_Brief A_
In the commentary on Obasanjo's letter, what did Buhari promise during his campaign about the Naira?
_Brief B_
Name every person mentioned in the commentary on Obasanjo's letter.

_Document excerpt_
>>>>

Obasanjo is given to exaggerations and hype in his letters. This time he was more circumspect except in one instance where he suggested that Buhari was “weak in the knowledge and understanding of the economy,” which is a merited ridicule for a president who, during his campaign, promised to turn one Naira into one US dollar. But on the issue of foreign affairs, Obasanjo was quite unfair and inaccurate in speaking of “his (Buhari’s) weakness in understanding and playing in the foreign affairs sector.” No Nigerian leader commands the credibility of Buhari, even former US President Barack Obama to whom Nigerian leaders were toxic, found him respectable.
Fulani herdsmen seem to have gone overboard on President Buhari’s accession. Being a cattle man himself, Buhari was expected to quickly and wisely find a solution to the provocations of the herders. There is no evidence that he deigned to work on the issue, even when eminent Nigerians like Nobel Laureate Wole Soyinka denounced the government which he had solidly supported. The catalogue of Fulani herdsmen’s depredations is so lengthy that at the time Buhari came to power, hundreds of incidents were in the files and records, the herdsmen had been named as the fourth most violent terrorist organization in the world. Yet these were not enough to raise red flags for General Buhari. The purported statement issued by President Ibrahim Babangida intersected with the Obasanjo letter on the Fulani herdsmen. The greatest issue on which Nigerians are soured with Buhari’s stewardship is the killings and destruction by the herdsmen.

<<<<

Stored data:
>>>>

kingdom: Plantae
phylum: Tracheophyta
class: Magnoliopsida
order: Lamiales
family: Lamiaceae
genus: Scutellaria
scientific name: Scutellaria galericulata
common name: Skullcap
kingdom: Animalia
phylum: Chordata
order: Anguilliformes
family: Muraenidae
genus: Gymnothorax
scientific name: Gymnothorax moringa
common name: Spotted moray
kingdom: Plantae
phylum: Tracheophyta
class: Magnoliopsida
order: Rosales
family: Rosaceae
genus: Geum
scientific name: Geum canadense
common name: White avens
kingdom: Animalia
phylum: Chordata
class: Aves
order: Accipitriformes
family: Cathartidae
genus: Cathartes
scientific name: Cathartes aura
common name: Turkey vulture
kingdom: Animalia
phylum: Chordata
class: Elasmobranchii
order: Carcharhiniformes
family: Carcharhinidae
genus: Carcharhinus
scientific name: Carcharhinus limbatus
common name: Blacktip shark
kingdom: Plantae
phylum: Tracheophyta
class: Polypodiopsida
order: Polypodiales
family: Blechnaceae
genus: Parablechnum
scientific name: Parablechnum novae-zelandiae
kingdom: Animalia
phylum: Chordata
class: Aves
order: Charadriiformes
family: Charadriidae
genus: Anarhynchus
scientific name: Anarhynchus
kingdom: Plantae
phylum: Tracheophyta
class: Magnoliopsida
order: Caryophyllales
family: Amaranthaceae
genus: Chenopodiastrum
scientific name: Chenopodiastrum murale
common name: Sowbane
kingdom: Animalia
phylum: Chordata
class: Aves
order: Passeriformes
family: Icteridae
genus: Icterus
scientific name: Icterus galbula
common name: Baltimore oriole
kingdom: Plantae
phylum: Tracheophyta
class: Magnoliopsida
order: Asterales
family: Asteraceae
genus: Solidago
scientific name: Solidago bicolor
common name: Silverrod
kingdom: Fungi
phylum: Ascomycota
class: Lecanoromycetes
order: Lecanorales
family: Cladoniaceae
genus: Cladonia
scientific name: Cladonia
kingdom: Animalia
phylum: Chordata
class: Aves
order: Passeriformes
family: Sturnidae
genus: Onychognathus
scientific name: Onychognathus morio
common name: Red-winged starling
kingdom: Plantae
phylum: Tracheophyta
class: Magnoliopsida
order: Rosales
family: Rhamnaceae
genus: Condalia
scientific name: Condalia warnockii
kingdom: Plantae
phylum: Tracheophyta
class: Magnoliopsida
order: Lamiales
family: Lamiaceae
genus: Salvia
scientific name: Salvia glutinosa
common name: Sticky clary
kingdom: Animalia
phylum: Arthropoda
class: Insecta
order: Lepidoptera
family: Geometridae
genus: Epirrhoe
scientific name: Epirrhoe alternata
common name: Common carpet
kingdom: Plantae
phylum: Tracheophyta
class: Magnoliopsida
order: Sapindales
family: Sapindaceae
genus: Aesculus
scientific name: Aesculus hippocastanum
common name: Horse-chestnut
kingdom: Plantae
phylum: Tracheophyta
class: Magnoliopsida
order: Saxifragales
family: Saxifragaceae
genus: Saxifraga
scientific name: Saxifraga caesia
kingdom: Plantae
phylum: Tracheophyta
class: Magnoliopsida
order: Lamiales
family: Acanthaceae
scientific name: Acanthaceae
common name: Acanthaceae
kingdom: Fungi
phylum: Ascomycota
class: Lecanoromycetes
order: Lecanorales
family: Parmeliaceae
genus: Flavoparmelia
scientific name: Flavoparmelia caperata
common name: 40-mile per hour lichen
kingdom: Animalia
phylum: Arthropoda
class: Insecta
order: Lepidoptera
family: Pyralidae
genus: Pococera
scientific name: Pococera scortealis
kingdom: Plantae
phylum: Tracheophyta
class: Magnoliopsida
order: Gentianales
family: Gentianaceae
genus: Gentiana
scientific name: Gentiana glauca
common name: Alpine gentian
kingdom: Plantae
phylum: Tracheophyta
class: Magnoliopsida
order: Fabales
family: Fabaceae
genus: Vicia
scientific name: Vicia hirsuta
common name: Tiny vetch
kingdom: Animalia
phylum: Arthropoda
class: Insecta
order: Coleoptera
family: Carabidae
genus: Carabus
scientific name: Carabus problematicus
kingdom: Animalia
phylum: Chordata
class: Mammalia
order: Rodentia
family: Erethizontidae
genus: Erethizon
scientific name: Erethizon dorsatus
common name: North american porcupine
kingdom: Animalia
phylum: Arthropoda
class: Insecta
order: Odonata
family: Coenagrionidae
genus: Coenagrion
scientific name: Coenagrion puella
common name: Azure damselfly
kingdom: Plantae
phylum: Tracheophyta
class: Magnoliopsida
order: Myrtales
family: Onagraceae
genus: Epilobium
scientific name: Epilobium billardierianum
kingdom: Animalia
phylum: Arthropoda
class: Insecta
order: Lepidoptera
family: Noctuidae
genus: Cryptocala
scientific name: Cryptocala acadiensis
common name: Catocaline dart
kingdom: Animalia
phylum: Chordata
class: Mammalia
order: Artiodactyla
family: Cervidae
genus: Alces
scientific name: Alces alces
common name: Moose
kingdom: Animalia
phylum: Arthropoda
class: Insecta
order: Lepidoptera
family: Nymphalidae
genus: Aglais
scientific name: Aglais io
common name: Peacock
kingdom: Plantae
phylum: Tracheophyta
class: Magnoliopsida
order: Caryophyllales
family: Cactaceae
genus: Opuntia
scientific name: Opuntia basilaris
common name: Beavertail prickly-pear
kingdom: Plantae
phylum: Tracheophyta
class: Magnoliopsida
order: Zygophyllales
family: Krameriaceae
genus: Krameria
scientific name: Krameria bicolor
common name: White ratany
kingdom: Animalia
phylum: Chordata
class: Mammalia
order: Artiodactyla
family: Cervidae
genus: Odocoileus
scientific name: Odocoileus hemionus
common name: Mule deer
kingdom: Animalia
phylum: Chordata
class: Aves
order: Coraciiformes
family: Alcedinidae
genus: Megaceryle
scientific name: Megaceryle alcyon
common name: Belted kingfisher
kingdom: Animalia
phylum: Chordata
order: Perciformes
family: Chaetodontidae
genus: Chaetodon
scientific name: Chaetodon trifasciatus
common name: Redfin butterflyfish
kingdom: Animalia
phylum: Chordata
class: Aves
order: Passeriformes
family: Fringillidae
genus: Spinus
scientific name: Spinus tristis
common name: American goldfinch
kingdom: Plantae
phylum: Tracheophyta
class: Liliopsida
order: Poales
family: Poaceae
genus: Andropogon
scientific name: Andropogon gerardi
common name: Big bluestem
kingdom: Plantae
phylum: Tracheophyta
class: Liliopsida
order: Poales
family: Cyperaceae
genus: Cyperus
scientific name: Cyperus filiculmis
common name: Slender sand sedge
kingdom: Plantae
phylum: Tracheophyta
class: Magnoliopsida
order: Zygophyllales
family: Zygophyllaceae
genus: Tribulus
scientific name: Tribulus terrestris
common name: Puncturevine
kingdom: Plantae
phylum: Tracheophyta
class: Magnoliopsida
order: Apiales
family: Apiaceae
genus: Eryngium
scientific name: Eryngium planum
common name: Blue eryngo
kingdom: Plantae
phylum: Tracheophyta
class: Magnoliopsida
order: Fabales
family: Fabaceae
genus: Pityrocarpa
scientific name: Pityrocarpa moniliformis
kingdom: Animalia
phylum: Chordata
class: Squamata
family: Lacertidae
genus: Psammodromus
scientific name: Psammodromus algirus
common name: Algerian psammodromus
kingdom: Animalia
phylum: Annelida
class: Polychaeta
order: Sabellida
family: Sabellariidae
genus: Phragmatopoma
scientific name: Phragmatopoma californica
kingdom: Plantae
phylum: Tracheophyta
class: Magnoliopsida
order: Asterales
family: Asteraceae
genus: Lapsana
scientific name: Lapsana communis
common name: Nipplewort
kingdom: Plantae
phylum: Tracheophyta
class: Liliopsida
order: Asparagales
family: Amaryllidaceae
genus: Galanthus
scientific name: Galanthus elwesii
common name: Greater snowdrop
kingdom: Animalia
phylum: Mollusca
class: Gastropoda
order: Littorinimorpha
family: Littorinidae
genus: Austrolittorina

<<<<

_Written response A_
He promised to turn one Naira into one US dollar.

_Written response B_
Obasanjo, Buhari, Barack Obama, Wole Soyinka, Ibrahim Babangida